3. Kurzinformationen zum Autor
Der Protagonist Manfred Lenz ist das Alter Ego Klaus Kordons, die Lebenswege sind nahezu identisch, und die zahlreichen autobiografischen Züge lassen die Geschichte noch authentischer und bedrückender erscheinen: Auch Kordon wuchs in der Nachkriegszeit alleine mit seiner Mutter im zerbombten Berlin auf. Nach deren Tod 1956 lebte er in verschiedenen Jugendheimen der DDR. Er holte das Abitur nach, studierte Volkswirtschaft und besuchte als Exportkaufmann zahlreiche Länder.
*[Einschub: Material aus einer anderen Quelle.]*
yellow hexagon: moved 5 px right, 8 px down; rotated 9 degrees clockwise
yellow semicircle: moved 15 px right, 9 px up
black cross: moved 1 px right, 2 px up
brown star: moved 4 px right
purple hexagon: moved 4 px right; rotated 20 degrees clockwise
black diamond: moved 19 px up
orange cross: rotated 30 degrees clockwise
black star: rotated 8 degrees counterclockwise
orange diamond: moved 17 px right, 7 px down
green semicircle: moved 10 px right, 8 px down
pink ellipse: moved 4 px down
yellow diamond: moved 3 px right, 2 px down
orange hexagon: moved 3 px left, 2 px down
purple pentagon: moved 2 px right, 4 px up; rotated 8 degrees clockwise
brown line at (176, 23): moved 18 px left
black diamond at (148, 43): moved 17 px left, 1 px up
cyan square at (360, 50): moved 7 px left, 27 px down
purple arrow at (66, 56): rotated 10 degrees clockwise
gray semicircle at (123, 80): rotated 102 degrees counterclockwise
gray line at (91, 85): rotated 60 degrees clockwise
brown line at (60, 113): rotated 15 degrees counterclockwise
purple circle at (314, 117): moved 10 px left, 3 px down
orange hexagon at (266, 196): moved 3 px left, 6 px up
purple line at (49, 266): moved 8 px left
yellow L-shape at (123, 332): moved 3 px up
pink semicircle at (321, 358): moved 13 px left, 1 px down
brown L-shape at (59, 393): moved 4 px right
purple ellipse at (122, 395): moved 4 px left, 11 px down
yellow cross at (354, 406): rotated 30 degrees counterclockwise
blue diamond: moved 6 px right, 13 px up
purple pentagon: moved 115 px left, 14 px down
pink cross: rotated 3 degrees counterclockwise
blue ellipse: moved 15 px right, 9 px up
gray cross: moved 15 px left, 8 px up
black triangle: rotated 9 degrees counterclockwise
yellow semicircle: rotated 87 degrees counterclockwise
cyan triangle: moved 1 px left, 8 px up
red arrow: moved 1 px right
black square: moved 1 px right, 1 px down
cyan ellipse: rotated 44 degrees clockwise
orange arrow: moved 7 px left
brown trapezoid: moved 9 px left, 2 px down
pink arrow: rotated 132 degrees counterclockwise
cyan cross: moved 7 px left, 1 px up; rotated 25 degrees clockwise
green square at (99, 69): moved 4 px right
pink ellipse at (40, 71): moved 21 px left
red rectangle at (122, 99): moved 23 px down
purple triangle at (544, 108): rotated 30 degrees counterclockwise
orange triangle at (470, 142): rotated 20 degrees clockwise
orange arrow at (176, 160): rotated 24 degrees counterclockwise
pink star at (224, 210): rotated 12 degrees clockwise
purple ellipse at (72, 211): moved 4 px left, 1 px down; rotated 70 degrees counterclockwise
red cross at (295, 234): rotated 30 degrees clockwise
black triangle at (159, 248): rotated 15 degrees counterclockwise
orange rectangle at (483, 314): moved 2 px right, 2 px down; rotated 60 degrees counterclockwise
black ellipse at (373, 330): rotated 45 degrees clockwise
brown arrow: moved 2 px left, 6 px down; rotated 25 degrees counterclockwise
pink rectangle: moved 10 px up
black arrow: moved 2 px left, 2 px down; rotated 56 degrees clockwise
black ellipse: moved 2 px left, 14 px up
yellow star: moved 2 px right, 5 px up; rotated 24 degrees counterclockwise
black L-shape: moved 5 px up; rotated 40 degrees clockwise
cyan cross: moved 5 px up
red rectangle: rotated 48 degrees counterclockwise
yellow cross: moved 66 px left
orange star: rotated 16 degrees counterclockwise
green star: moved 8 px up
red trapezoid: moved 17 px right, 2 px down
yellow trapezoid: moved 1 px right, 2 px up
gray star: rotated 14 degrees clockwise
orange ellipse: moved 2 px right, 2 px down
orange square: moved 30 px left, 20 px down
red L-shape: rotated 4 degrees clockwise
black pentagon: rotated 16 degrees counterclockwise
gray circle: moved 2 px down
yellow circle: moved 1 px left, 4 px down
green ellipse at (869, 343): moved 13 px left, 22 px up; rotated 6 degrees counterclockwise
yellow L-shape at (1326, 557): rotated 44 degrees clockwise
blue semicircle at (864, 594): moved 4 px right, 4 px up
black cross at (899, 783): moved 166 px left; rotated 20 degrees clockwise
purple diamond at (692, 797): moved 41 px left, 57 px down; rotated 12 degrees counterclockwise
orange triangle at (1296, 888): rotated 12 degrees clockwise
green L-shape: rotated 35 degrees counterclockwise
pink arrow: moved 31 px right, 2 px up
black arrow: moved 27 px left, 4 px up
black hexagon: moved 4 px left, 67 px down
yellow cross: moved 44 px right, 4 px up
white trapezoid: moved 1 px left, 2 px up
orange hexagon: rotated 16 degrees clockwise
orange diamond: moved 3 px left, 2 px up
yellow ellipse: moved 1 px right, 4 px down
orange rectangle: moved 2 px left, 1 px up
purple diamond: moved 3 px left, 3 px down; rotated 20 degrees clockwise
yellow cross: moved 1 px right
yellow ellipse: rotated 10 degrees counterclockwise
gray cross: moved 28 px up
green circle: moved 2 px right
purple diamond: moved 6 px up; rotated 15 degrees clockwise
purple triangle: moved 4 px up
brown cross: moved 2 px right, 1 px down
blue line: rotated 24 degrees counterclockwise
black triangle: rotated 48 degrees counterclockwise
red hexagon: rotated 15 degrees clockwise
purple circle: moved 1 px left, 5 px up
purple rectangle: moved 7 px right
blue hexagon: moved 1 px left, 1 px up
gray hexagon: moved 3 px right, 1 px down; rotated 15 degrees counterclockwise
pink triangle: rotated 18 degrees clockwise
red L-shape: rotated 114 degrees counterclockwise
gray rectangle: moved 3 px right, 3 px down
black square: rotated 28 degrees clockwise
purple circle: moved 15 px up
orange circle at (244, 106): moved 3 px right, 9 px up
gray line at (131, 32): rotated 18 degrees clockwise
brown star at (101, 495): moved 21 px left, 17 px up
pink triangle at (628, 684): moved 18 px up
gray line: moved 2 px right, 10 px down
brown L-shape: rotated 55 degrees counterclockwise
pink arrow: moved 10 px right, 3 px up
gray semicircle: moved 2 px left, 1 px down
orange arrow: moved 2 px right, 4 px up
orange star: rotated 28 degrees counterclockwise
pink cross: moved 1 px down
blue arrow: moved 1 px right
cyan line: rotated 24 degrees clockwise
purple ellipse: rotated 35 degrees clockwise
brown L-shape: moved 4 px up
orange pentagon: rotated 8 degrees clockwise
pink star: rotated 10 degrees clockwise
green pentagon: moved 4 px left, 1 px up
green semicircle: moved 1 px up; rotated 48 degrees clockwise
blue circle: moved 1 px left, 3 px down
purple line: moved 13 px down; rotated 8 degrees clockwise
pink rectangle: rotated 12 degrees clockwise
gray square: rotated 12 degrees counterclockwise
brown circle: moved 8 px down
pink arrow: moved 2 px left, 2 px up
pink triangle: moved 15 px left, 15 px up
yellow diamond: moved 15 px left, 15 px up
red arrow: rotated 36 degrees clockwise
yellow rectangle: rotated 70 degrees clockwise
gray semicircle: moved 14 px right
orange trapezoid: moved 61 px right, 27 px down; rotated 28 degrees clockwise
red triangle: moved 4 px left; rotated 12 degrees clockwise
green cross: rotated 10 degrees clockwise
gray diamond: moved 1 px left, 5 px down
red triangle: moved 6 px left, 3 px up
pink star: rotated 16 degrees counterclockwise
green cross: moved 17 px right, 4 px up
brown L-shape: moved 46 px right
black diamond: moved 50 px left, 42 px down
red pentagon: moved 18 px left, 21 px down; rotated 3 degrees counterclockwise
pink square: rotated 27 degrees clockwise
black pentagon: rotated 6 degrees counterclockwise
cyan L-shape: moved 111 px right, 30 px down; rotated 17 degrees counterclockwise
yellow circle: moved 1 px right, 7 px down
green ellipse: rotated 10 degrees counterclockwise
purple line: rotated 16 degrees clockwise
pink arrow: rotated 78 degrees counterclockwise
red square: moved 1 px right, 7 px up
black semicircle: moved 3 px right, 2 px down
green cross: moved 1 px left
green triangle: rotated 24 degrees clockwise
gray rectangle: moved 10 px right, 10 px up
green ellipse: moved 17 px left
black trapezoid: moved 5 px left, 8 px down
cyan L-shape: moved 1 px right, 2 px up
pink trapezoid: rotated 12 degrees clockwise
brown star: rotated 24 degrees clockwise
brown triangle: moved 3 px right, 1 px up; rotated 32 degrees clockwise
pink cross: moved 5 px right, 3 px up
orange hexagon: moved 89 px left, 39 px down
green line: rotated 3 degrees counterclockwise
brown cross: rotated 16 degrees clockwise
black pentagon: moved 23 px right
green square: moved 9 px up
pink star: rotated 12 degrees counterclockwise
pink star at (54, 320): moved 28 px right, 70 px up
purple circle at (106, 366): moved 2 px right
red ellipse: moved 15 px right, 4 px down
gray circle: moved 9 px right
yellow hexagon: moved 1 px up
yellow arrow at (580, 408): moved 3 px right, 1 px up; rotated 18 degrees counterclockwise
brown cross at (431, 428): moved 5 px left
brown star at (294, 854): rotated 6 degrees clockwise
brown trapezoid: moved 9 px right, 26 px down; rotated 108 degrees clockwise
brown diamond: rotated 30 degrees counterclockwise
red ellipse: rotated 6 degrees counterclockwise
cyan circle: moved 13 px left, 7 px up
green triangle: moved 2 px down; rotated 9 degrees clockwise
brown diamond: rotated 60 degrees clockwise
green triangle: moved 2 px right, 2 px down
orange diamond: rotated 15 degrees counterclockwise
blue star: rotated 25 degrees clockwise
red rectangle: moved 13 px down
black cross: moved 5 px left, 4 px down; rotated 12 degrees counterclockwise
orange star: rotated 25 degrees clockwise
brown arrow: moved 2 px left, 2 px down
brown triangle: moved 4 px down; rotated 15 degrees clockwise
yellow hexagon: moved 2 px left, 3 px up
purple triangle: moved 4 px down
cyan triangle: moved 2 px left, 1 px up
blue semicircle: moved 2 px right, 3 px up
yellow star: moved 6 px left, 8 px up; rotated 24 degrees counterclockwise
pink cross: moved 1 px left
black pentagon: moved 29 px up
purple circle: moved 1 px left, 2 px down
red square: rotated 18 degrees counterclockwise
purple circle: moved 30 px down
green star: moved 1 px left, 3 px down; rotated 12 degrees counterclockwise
Nach einjähriger politischer Haft gelangte er in die BRD. Heute lebt Kordon in Berlin und arbeitet seit 1980 ausschließlich als Schriftsteller. Zu seinem 60. Geburtstag wurde das Werkstattbuch Klaus Kordon von Barbara Gelberg herausgegeben, in dem sich zahlreiche weitere Informationen und Interviews mit dem Autor finden. Viele seiner Jugendbücher spielen in der neueren deutschen Geschichte, so z. B. Ein Trümmersommer, Die Zeit ist kaputt (eine Biografie Erich Kästners) und auch die Triologie der Wendepunkte, die das Schicksal einer Familie über drei Generationen (vom Ende des Ersten bis zum Ende des Zweiten Weltkrieges) verfolgt. Krokodil im Nacken wurde 2003 mit dem Preis der Jugendjury des Deutschen Jugendliteraturpreises ausgezeichnet.
4. Allgemeine Einordnung
Der Roman vermittelt nicht nur zahlreiche historische Fakten über die DDR, sondern ermöglicht anhand eines Einzelschicksals auch einen Zugang zur Grausamkeit des Systems. So schildert Kordon die Beklemmung, die durch die ständige Kontrolle vom Staat ausging, und das grausame Verhalten des Vernehmers der Staatssicherheit, der Manfred Lenz immer wieder mit psychologischen Tricks aushorchen und beeinflussen will. Lenz weiß zwar um dessen Methoden und reflektiert sie auch, dennoch ist er nicht davor gefeit, ihnen zu erliegen. Was dem Leser hier vorgestellt wird, ist kein Drittes Reich, keine SS, aber der Roman macht deutlich, auf welch subtile, anders grausame Art der Vernehmer es schafft, Manfred Lenz immer wieder psychologisch anzugreifen. Allerdings verurteilt das Buch die Unterstützer des Systems nicht nur, durch die Überlegungen des Protagonisten bekommt der Leser sogar Verständnis für die Gegenseite und kann somit die Wirklichkeit der DDR besser verstehen. Auch die Isolation, der Manfred Lenz in der Zelle ausgesetzt ist, wird sehr deutlich: „Der Autor erzählt dies meisterhaft, (…) so drastisch und plastisch, dass sich beim Leser klaustrophobische Gefühle einstellen.“ (Der Tagesspiegel, 06. 10. 2002)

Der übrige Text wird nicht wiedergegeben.